Patterns (Nov 2023)
Optimal decision-making in high-throughput virtual screening pipelines
Abstract
Summary: The need for efficient computational screening of molecular candidates that possess desired properties frequently arises in various scientific and engineering problems, including drug discovery and materials design. However, the enormous search space containing the candidates and the substantial computational cost of high-fidelity property prediction models make screening practically challenging. In this work, we propose a general framework for constructing and optimizing a high-throughput virtual screening (HTVS) pipeline that consists of multi-fidelity models. The central idea is to optimally allocate the computational resources to models with varying costs and accuracy to optimize the return on computational investment. Based on both simulated and real-world data, we demonstrate that the proposed optimal HTVS framework can significantly accelerate virtual screening without any degradation in terms of accuracy.

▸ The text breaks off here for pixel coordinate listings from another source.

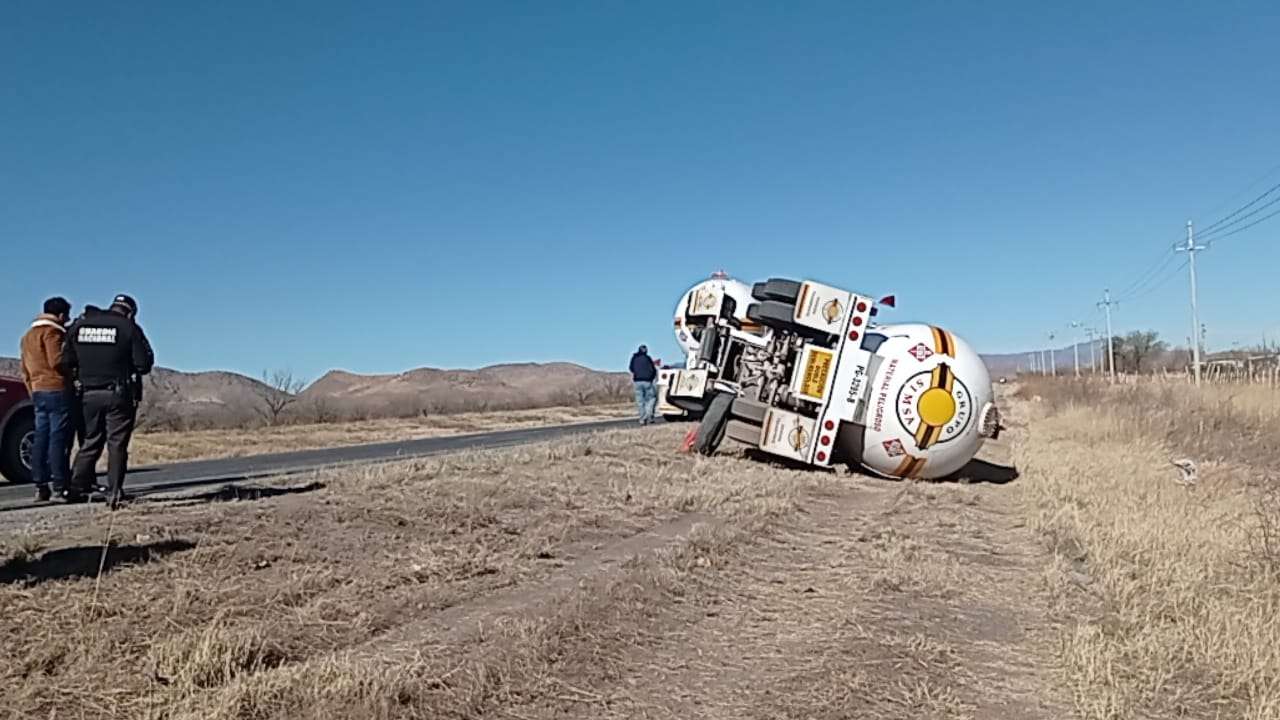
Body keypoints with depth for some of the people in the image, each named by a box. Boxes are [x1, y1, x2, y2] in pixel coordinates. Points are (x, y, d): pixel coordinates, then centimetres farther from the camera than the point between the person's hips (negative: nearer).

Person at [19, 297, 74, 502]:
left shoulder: (28, 335, 21)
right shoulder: (52, 332, -8)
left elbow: (25, 371, 23)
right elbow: (56, 361, -18)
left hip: (38, 391, 9)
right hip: (56, 390, -9)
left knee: (41, 438, 8)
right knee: (58, 439, -8)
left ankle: (41, 486, 8)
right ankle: (60, 487, -9)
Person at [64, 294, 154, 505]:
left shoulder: (78, 326, 7)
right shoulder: (128, 328, -7)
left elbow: (67, 361, 9)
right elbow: (144, 363, -9)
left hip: (88, 394, 4)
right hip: (119, 394, -4)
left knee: (91, 440, 16)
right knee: (117, 443, 1)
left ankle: (77, 486, 13)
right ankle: (115, 491, -2)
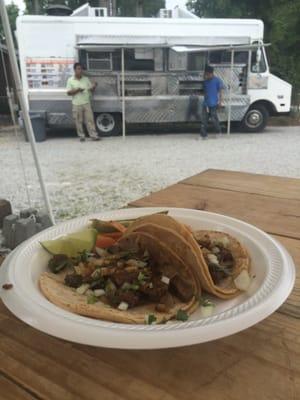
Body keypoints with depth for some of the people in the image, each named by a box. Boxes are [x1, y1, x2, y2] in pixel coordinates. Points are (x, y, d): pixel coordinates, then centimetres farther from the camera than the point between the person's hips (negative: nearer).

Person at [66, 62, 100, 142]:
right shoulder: (70, 80, 1)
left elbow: (91, 89, 11)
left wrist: (94, 86, -12)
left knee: (90, 120, -1)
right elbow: (68, 93, -3)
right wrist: (77, 90, -17)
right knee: (79, 121, 4)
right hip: (77, 104, -1)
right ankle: (81, 136, 14)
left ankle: (93, 135, 1)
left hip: (86, 103, 2)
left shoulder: (86, 79, 8)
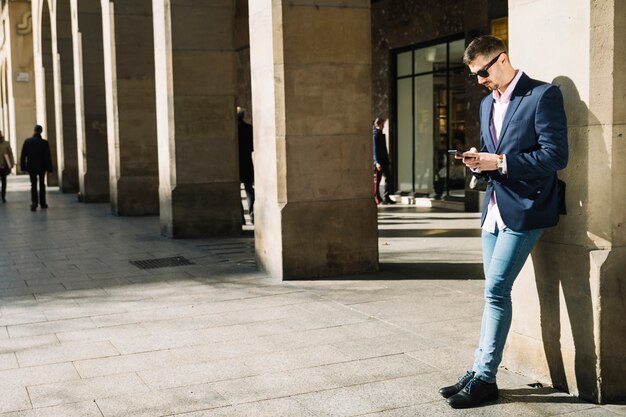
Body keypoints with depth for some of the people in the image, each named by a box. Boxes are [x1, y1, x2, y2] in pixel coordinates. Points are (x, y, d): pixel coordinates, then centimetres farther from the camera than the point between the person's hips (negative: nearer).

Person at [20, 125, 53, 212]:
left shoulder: (27, 141, -5)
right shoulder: (44, 142, -10)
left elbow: (23, 156, -3)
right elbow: (48, 157, -10)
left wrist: (23, 167, 4)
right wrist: (49, 168, -5)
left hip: (31, 167, 0)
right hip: (42, 167, 0)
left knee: (33, 185, 4)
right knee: (42, 184, 14)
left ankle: (34, 202, -15)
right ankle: (42, 203, 17)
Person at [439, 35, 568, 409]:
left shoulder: (543, 95, -9)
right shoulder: (487, 104, 16)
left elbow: (556, 156, -16)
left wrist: (499, 162, -19)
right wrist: (479, 161, 0)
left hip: (524, 209, -8)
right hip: (495, 209, 8)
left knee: (496, 290, -11)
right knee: (496, 293, 11)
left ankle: (484, 379, -2)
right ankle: (481, 374, 16)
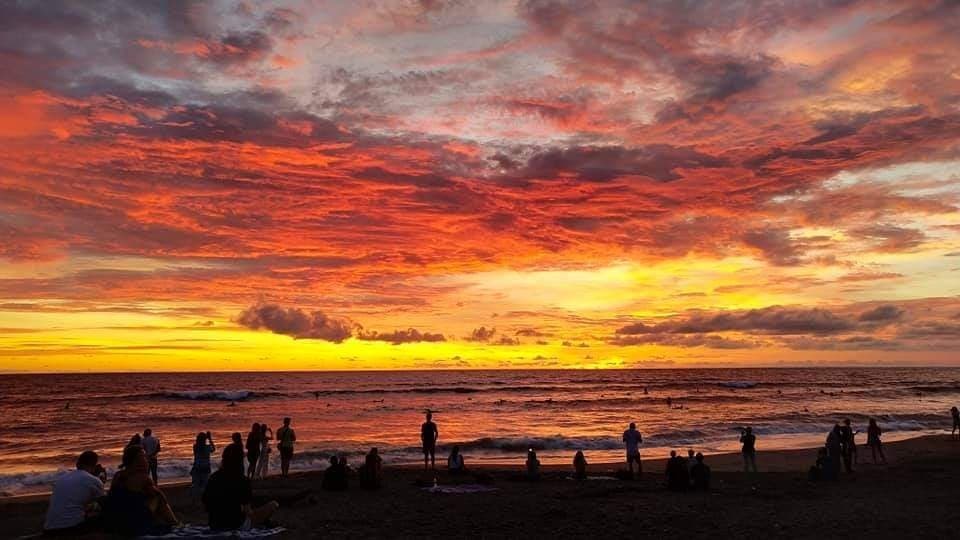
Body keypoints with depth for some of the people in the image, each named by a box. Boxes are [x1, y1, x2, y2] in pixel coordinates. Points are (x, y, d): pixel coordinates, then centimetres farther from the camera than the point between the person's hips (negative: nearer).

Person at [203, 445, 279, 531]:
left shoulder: (213, 478, -5)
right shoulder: (243, 480, -18)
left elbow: (205, 505, 2)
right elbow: (248, 512, -18)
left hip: (215, 525, 6)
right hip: (237, 525, -6)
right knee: (273, 505, 8)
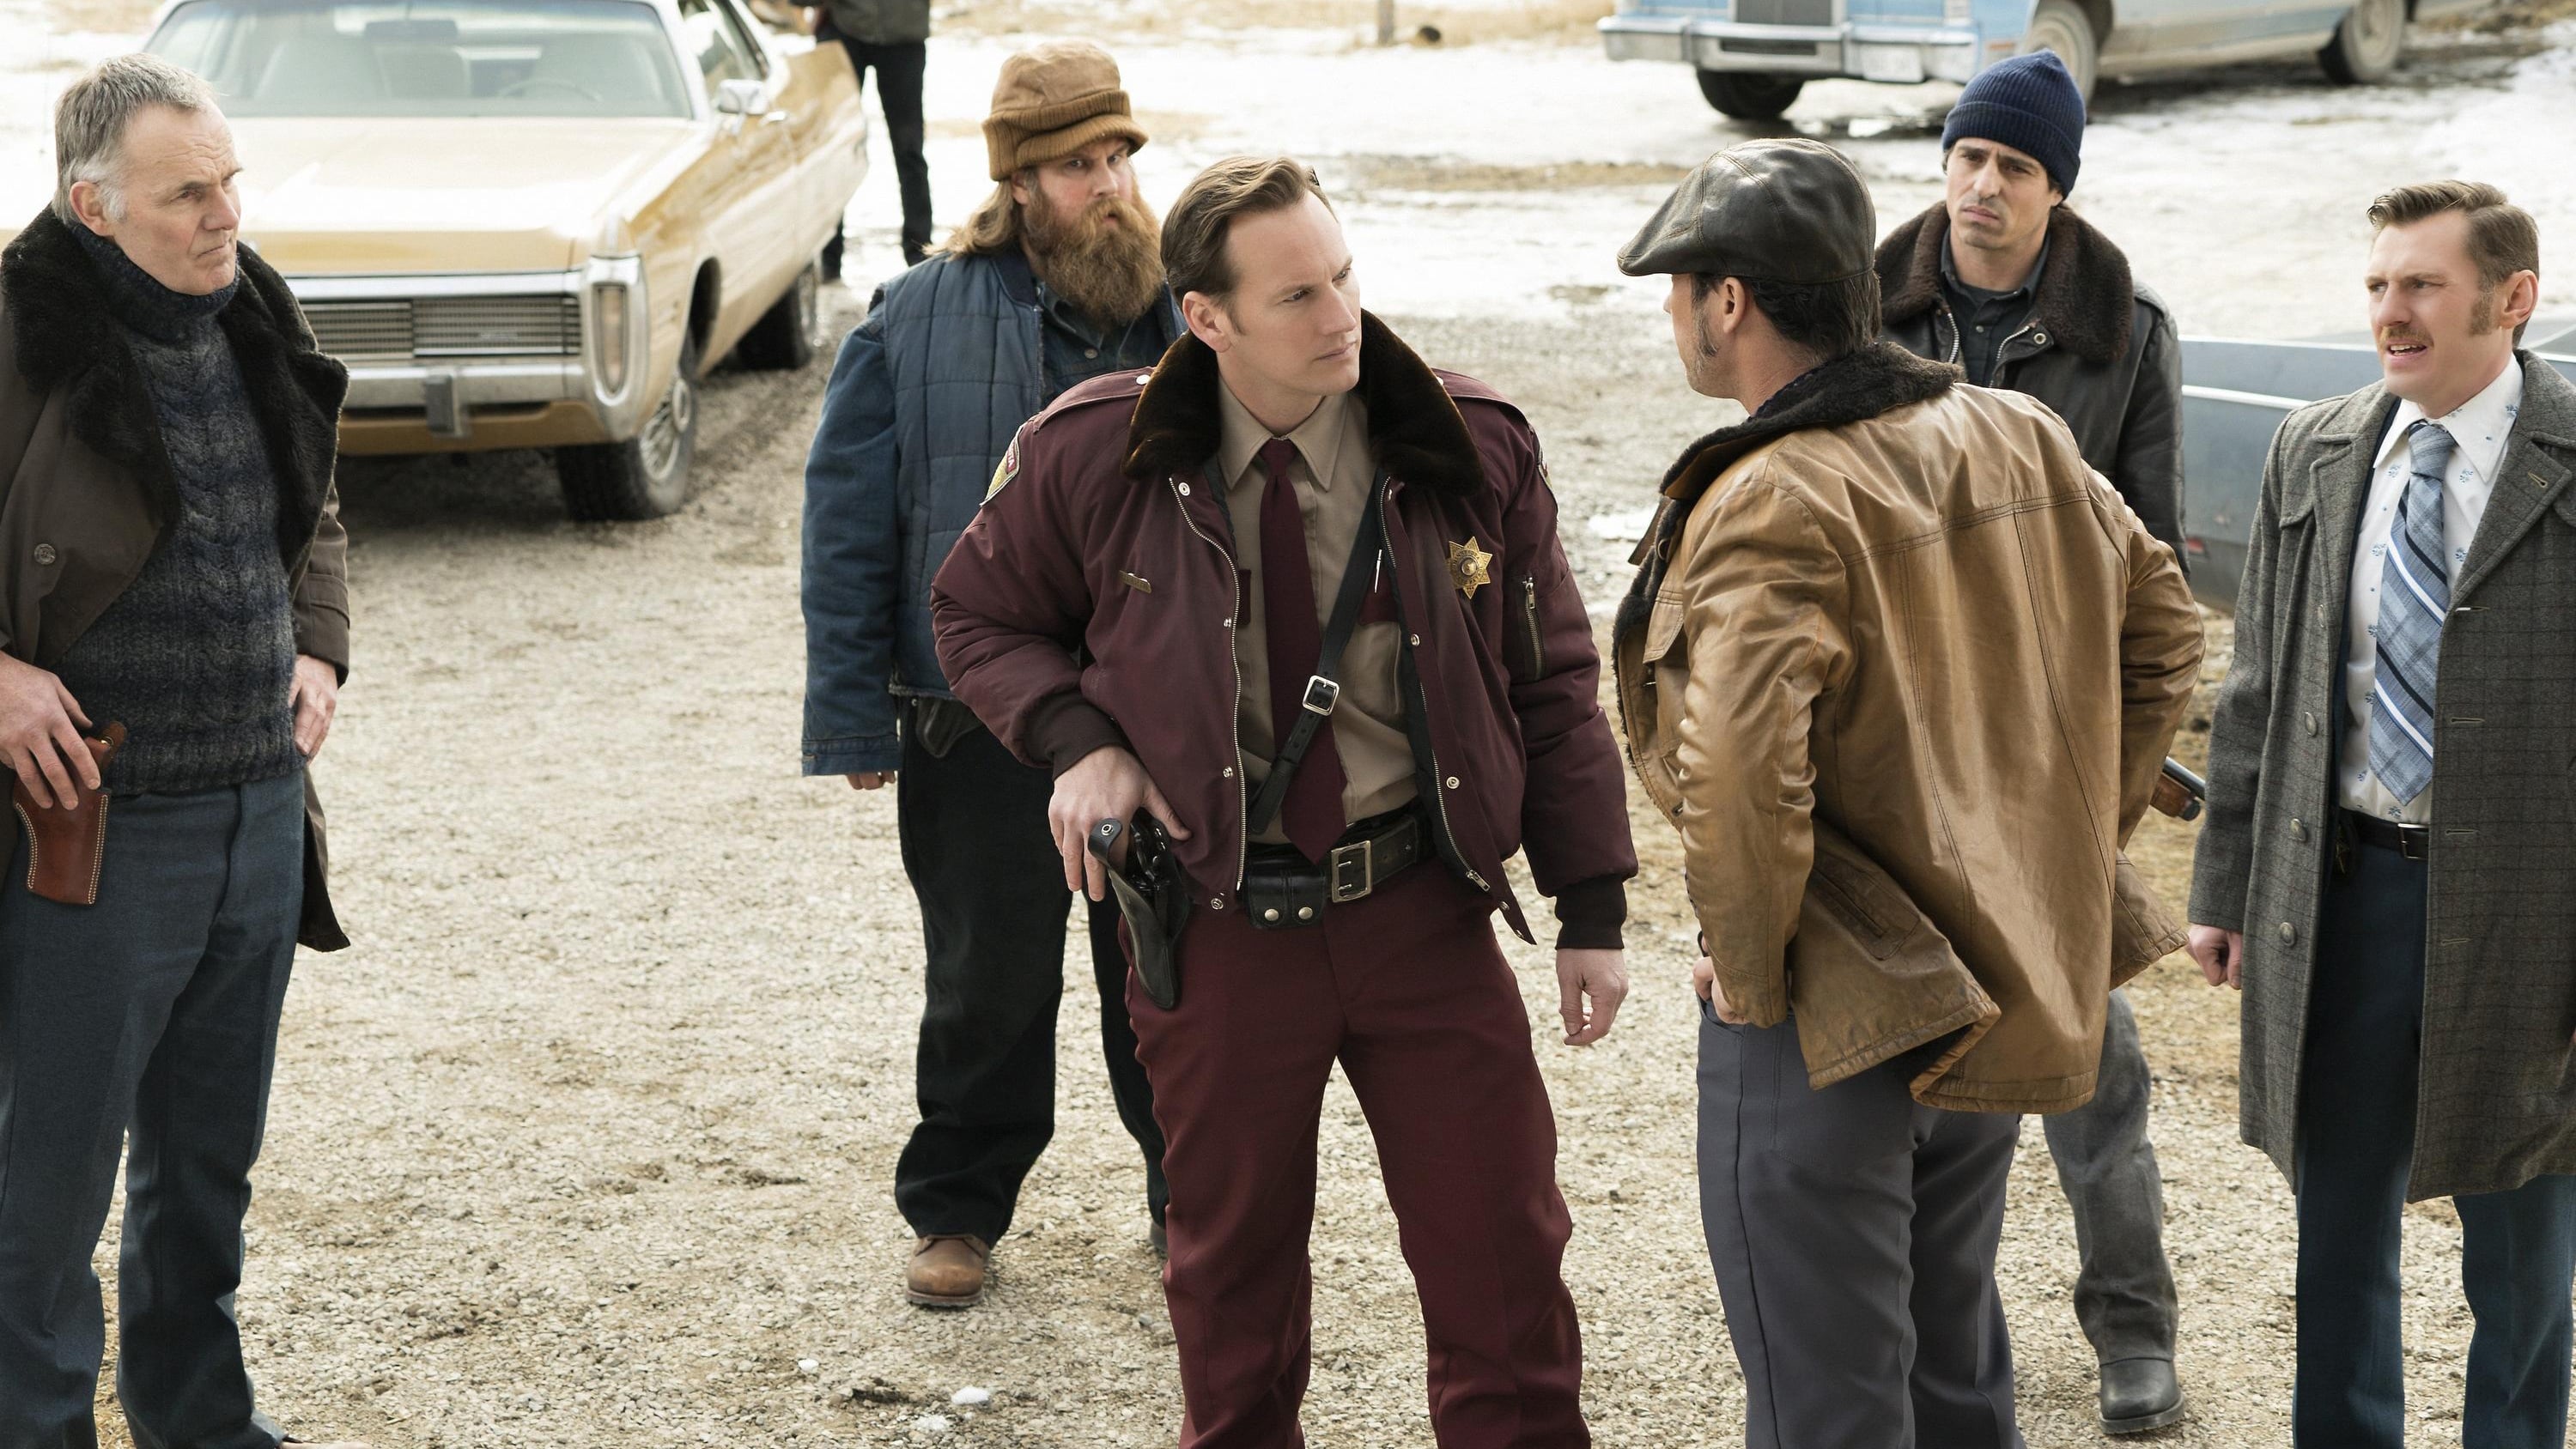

Furthermore, it enables an adaptive operational strategy for HTVS, where one can trade accuracy for efficiency. The bigger picture: Screening large pools of molecular candidates to identify those with specific design criteria or targeted properties is demanding in various science and engineering domains. While a high-throughput virtual screening (HTVS) pipeline can provide efficient means to achieving this goal, its design and operation often rely on experts’ intuition, potentially resulting in suboptimal performance. In this paper, we fill this critical gap by presenting a systematic framework that can maximize the return on computational investment (ROCI) of such HTVS campaigns. Based on various scenarios, we empirically validate the proposed framework and demonstrate its potential to accelerate scientific discoveries through optimal computational campaigns, especially in the context of virtual screening.